Senin, 27 September 2010
Defining Point of Service (POS) Health Insurance
A POS or Point of Service plan is kind of like an HMO and PPO combined type health care plan. You have more flexibility than a regular HMO, but pay a smaller fee and deducible than a PPO. It is perfect for those people who need more flexibility but want to pay less. You will be asked to select a general provider that is off the list of acceptable doctors. This will be your primary care physician and he or she will be the one to manage what care you receive. He or she will direct you to specialist and hospitals as needed that are also participants in the plan. Usually there are many providers from each specialization to choose from and typically covers a wide geographic area. With this type of policy, you will not have a large deducible if any, and still have a minimal co-pay on visits and prescriptions. Of course, this is if you stick with the preferred providers list. You also may want to make sure what drugs are covered under this plan and if you have to pay more for newer on not generic medications.
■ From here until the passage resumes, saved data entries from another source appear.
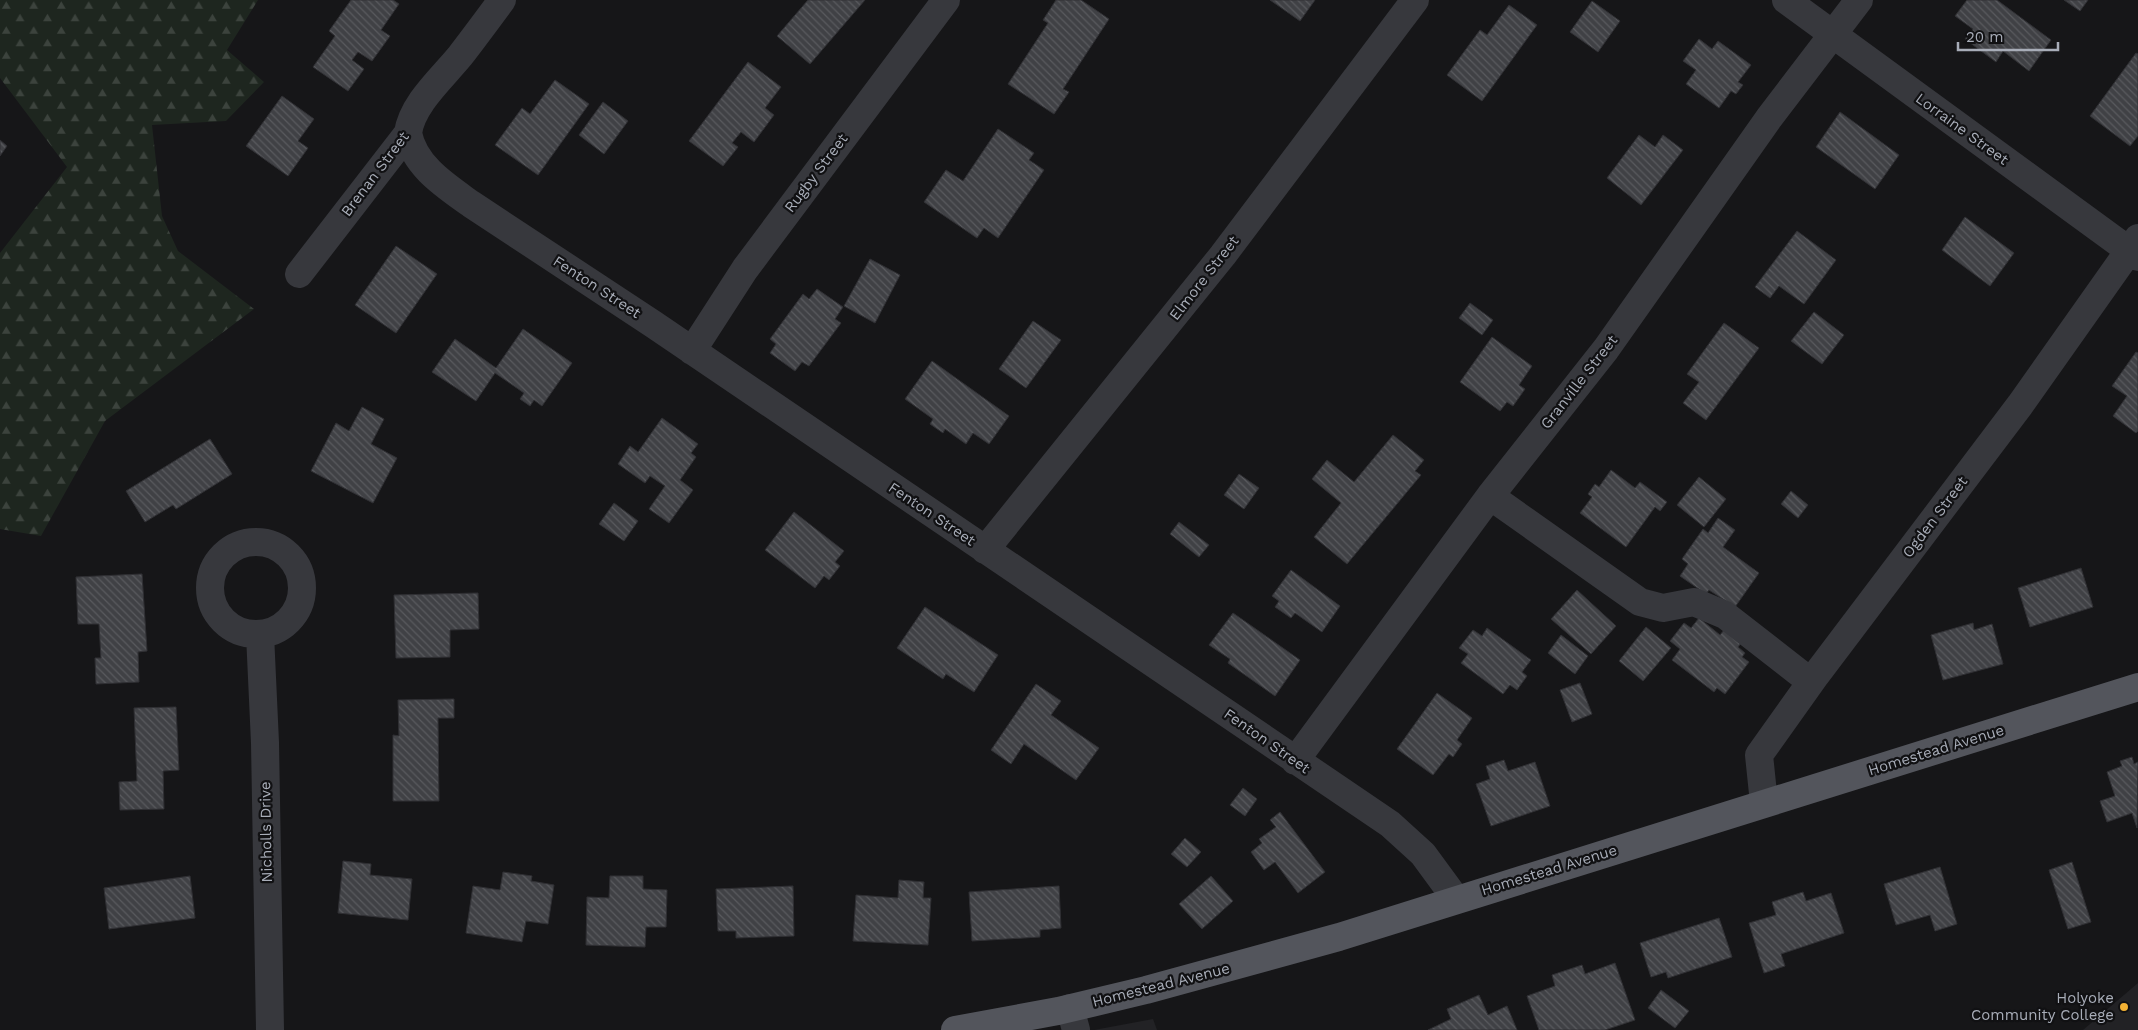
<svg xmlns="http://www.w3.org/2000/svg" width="2138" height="1030" viewBox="0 0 2138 1030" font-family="'Work Sans',sans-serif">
	<defs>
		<pattern id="forest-firs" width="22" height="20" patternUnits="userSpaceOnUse" patternTransform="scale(1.25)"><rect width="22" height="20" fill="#1e261f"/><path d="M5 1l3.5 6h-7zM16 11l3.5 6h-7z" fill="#3c433d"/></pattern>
		<pattern id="building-back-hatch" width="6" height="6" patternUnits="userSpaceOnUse" patternTransform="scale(1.25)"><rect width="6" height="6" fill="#404145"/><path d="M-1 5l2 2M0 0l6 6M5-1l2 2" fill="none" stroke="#595a5e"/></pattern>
	</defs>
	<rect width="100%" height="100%" fill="#161618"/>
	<!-- built -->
	<path fill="#222225" d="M2138 983V1030H2083Z
		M1153 1019 1157 1030H1094Z"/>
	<!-- forest -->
	<path fill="url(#forest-firs)" d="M0 0H258L227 50 264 82 226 121 152 125 162 216 178 251 254 309 105 421 41 536 0 529V253L67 167 0 78Z"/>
	<!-- building -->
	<path fill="url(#building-back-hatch)" stroke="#303034" d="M351 0H393L399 4 381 30 390 36 372 61 358 52 352 60 364 69 348 91 313 67 335 36 329 31Z
		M808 0H865L810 64 777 36Z
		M1056 0H1081L1109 19 1063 89 1069 92 1054 114 1008 84 1048 23 1043 20Z
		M1270 0H1315L1300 21Z
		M1967 0H1997L2051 40 2029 71 2003 51 1996 62 1965 39 1973 29 1955 16Z
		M2064 0H2088L2080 11Z
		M1592 1 1620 21 1598 52 1570 32Z
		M1509 5 1537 25 1482 101 1447 75 1480 30 1487 35Z
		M1699 39 1712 49 1718 41 1751 65 1738 82 1743 85 1736 94 1731 91 1719 108 1686 84 1696 70 1683 61Z
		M2136 53 2138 54V136L2130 146 2090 116Z
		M748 62 781 87 765 108 774 115 754 142 741 132 732 143 738 147 723 166 689 141Z
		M555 80 589 104 538 175 495 145 522 108 530 114Z
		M282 96 314 119 298 141 308 148 288 176 246 146Z
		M603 102 628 121 604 154 579 135Z
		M1840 112 1899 155 1875 189 1816 147Z
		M998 129 1034 153 1029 160 1044 170 998 238 984 228 977 238 924 202 946 170 963 181Z
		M1639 135 1655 147 1663 135 1683 150 1641 205 1607 178Z
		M0 140 7 146 0 156Z
		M1965 217 2014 253 1990 286 1942 250Z
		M1797 231 1836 260 1804 304 1779 286 1770 298 1755 287Z
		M396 246 437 274 396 333 355 305Z
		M870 259 900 275 875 323 844 306Z
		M817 289 843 307 835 319 841 323 809 366 802 362 795 371 770 353 776 344 770 339 803 294 809 299Z
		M1470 303 1493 320 1482 335 1459 318Z
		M1814 312 1844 335 1822 364 1791 341Z
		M1033 321 1061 340 1026 388 999 369Z
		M1724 323 1759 348 1706 420 1683 403 1699 382 1687 374Z
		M523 329 572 363 542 406 534 400 530 406 520 399 524 393 495 373 476 401 432 372 455 339 496 368Z
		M1492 337 1532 366 1519 385 1525 389 1513 406 1507 402 1500 411 1460 382Z
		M2136 352 2138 353V431L2136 433 2113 416 2127 396 2112 386Z
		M932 361 1009 416 989 444 973 433 966 444 945 429 943 433 930 424 933 419 905 399Z
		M362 407 384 419 371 444 397 458 373 503 311 471 336 423 349 431Z
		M662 418 698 444 691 453 696 457 680 480 693 490 669 523 649 509 665 486 650 476 645 483 618 464 630 446 638 452Z
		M1393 435 1424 460 1415 471 1421 475 1347 564 1314 537 1341 503 1312 479 1327 460 1354 482Z
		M210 439 232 474 176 509 173 505 145 522 126 491Z
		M1611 470 1635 488 1640 482 1667 502 1660 511 1655 507 1626 547 1580 513 1592 497 1588 494 1595 484 1599 487Z
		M1239 474 1259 488 1244 509 1224 495Z
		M1699 477 1726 499 1704 527 1677 505Z
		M1791 491 1808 505 1798 518 1781 504Z
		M614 503 638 521 624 541 599 524Z
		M794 512 844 551 835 562 840 566 829 580 824 576 815 588 765 550Z
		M1718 518 1735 530 1723 547 1759 573 1735 607 1709 590 1706 594 1680 576 1688 564 1682 559 1703 529 1708 533Z
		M1179 522 1209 545 1199 557 1170 534Z
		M2081 568 2093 607 2030 627 2018 588Z
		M1291 570 1340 606 1322 632 1295 613 1291 618 1275 607 1279 601 1272 596Z
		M142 574 147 651 138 652 139 682 96 684 95 658H101L99 624H78L76 577Z
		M1577 590 1616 626 1591 654 1551 619Z
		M478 593 479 629 450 630V657L396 658 394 595Z
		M925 607 998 655 974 692 946 674 943 679 897 648Z
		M1233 613 1300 660 1275 696 1228 663 1230 659 1209 645Z
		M1699 618 1720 635 1724 630 1741 643 1738 647 1745 653 1742 657 1749 662 1725 694 1717 688 1714 692 1672 660 1680 649 1670 641 1684 623 1691 628Z
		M1973 623 1974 630 1992 624 2003 664 1943 680 1931 635Z
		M1646 627 1671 648 1643 681 1619 661Z
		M1487 628 1531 660 1522 672 1527 676 1517 690 1510 685 1503 694 1461 663 1468 654 1459 648 1473 630 1482 636Z
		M1561 635 1588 656 1575 674 1548 653Z
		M1580 683 1592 714 1572 722 1560 690Z
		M1036 684 1061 701 1051 715 1099 748 1076 780 1024 744 1011 764 991 750Z
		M1437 693 1472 718 1457 740 1462 744 1453 757 1449 754 1433 775 1397 749Z
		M454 699V718H438L439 801H393V735L399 736 398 700Z
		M176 707 179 770 163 771 164 809 120 810 119 782 137 781 134 708Z
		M2132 757 2134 764 2138 762 2137 828 2132 813 2107 822 2100 801 2115 796 2107 772 2122 766 2120 761Z
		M1504 760 1508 771 1535 762 1550 806 1491 826 1476 784 1490 779 1486 766Z
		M1243 788 1257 799 1245 816 1230 805Z
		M1280 812 1325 872 1298 893 1275 862 1264 870 1251 852 1262 843 1259 839 1276 827 1270 820Z
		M1185 838 1201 852 1187 867 1171 854Z
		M343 861 371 864 370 875 412 879 408 920 338 913Z
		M2072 862 2091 922 2068 929 2049 870Z
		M1940 867 1957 924 1935 931 1930 915 1896 925 1884 884Z
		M503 872 532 876 531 881 554 885 548 924 526 921 522 942 466 933 473 886 500 890Z
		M190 876 195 918 109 929 104 888Z
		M610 876H643V889L667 890 666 927H646L645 947 586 945 587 897 609 898Z
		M1211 876 1233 901 1202 929 1179 904Z
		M899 880 924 882 923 898H931L928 945 853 941 856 895 898 898Z
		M793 886 794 936 736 938V931H718L716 889Z
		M1059 886 1061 928 1040 930V937L972 941 969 892Z
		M1803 892 1806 901 1831 893 1844 933 1781 954 1785 966 1764 973 1749 923 1776 915 1772 902Z
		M1719 918 1732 957 1668 978 1666 972 1651 977 1640 943Z
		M1615 963 1635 1020 1605 1030H1539L1527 996 1555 986 1552 975 1582 965 1585 974Z
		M1661 990 1689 1011 1675 1028 1648 1008Z
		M1479 995 1488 1015 1507 1006 1517 1030H1428L1451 1019 1447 1009Z"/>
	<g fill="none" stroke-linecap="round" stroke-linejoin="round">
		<!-- minor -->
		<path stroke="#37383d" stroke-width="28" d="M1786 0 2138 257
			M408 133C414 166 446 186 471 204L653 324 1390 824 1423 854 1456 899
			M299 274 408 133C412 104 442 78 460 56 474 38 488 19 502 0
			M692 351 745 269 946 0
			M1490 496 1640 602 1663 608 1694 602 1725 615 1811 682
			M210 588a46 46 0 1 1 92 0a46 46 0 1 1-92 0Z
			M985 550 1223 255 1415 0
			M260 634 265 743 270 1030
			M1295 761 1490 496 1606 349 1769 118 1859 0
			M1764 803 1759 755 1816 675 2020 405 2138 238
			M1070 1008 1076 1030"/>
		<!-- major -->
		<path stroke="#53555c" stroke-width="28" d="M955 1030 1058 1011 1146 990 1339 937 2138 687"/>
	</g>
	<!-- markers -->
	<circle fill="#f2b134" stroke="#111113" stroke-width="2" cx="2124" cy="1007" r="5"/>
	<g text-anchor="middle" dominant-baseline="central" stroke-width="4.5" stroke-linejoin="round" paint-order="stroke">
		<!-- street labels -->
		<g font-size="15" fill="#a8adb8" stroke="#111113">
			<text transform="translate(1962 129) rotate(36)">Lorraine Street</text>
			<text transform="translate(816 173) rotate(-53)">Rugby Street</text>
			<text transform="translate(375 174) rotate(-53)">Brenan Street</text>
			<text transform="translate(1204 278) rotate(-52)">Elmore Street</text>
			<text transform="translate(597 287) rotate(33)">Fenton Street</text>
			<text transform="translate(1579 382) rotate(-52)">Granville Street</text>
			<text transform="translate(932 514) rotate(34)">Fenton Street</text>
			<text transform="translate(1935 517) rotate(-53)">Ogden Street</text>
			<text transform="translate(1267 741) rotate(35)">Fenton Street</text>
			<text transform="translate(1936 750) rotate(-17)">Homestead Avenue</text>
			<text transform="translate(266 832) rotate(-91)">Nicholls Drive</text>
			<text transform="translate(1549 870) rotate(-17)">Homestead Avenue</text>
			<text transform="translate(1161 985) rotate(-14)">Homestead Avenue</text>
		</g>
		<!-- poi labels -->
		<g font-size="15" fill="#a8adb8" stroke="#111113" text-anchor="end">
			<text x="2114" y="998">Holyoke<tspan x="2114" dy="17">Community College</tspan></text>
		</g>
	</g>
	<!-- scale -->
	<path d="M1958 42v8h100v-8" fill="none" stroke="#a8adb8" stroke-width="2.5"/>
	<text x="1966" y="42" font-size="15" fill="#a8adb8" stroke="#111113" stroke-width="4" paint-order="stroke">20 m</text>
</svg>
Some doctors don't think about what kind of insurance you have when writing out the prescription and you need to remind him or her if you are only allowed to buy generic to be covered.
You will also have a choice to see out-of-network providers when you need a specialist and they are not on the list. Most POS plans require you get a doctor's referral prior to seeing another doctor or specialist. Once referred to a specialist within the network, you will have to be prepared to pay more. If you choose to do this, you will be billed directly and must submit the claim to the insurance company your self. Your insurance company will pay their flat rate for whatever you had done and you will be responsible for the rest. You may also be responsible at the time of service to pay the entire amount and wait to be reimbursed your self from your insurance. If you chose to see a specialist on you own, the cost will be higher and around 50% if you were not referred. You will be required to pay a higher amount if you go out-of-network. So in essence, you have the right to see whom you chose, but at your own expense. The POS plan will only pay their flat rate for specific medical issues and not above it, unless it is an emergency situation. Many people like the idea of having more say in their health care choices, while others care more about saving money and don't care who they go to. What you chose will depend on what you personally want and what is more important.
The emphasis on this plan is prevention of illness or disease to cut the cost to both the individual and the insurer. Most other plans such as HMOs and PPOs have the same basic emphasis. You are encouraged to take an active roll in your health and do what it takes to remain not sick and disease free for as long as possible. The idea is to see the doctor less so both you and your carrier together spends less money. The idea with this plan is that if you have to put more money into your health care you will think twice at whether or not you really need to go. If you want to waist the insurance companies money you have to waist your own too to do it. Medical insurance companies are in business to make money, they want you to stay healthy so they can collect your premium and not have to pay it out to the health care provider. So, for those people who do not want to pay as high as a monthly premium tends to opt for this type of health insurance plan. This one will ensure a low rate with out having to worry about huge deductibles or co-pays if used more like an HMO. So, if you think that this sound like something you are interested in, talk to several different companies and get some policies to look at. Make sure to look at what is covered as well as the price. Do a little research in the various insurance policies that are available. The one that you need to pick will depend on your priorities.